Before you start, know which seams are real and which are still your responsibility.

Capability	Status
Faucet drip (DST)	Fully implemented in bc-labs-gw and bc-securitize-faucet-sc
Auto-registration of new wallets	Implemented inside Faucet.requestTokens()
Investor EIP-712 signing UI	Implemented in bc-partners-sandbox-fe (/mock-protocol route)
registerVault() direct call	Implemented in bc-vault-registrar
Vault deployment	Your responsibility — there is no on-chain vault factory shipped
Token movement into the vault	Your responsibility — the sandbox Sign → Approve → Deposit flow calls MockDeFiProtocol.deposit() directly on-chain
unregisterVault()	Defined in IVaultRegistrar but reverts with NotImplemented() — off-ramp is protocol-level only

The seven steps

1. Get DS Tokens — request DST from the faucet.
2. Register Operator — distinguish the contract operator from the gateway service account, and grant OPERATOR_ROLE.
3. Deploy Vault — pick the deployment pattern that fits your protocol shape.
4. Register Vault — sign the EIP-712 permission and call registerVault().
5. Transfer Tokens — move DST into the vault (and why this fails before step 4).
6. Protocol Interaction — your strategy logic, plus how to gate downstream contracts on isRegistered().
7. Return Tokens — the off-ramp and standing-permission revocation.

Glossary

• Standing permission — A single EIP-712 signature that authorizes the operator to register any number of vaults under the investor until the deadline passes or the investor revokes.
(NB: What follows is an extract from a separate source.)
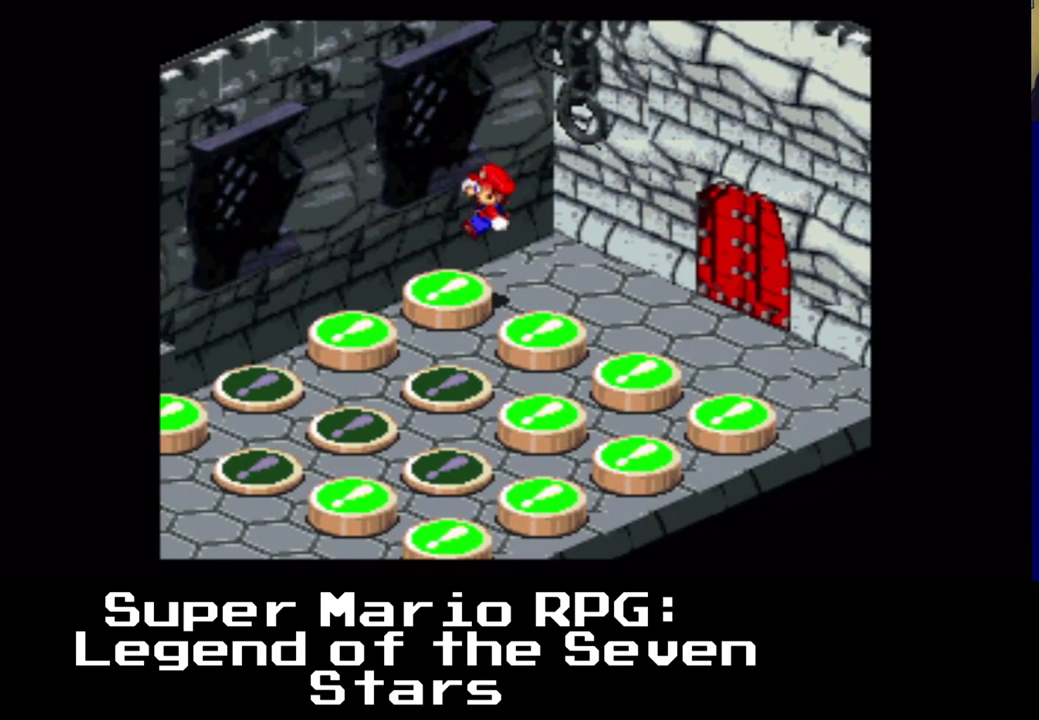
{"dt_ms": 500, "buttons": ["A", "X"], "events": [[333, "A", "down"]]}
Successful registerVault() calls do not consume the nonce.
• DS Registry Service — The Securitize on-chain registry that maps wallet addresses to investor IDs. Discovered via IDSToken(token).getDSService(4).
• Investor ID — Opaque string identifier for an investor in the DS Registry. Two wallets are "the same investor" iff getInvestor(walletA) == getInvestor(walletB) and both are non-empty.
• Operator nonce — Per-pair counter operatorNonce(investor, operator) that only increments on invalidateOperatorPermission(operator) from the investor side.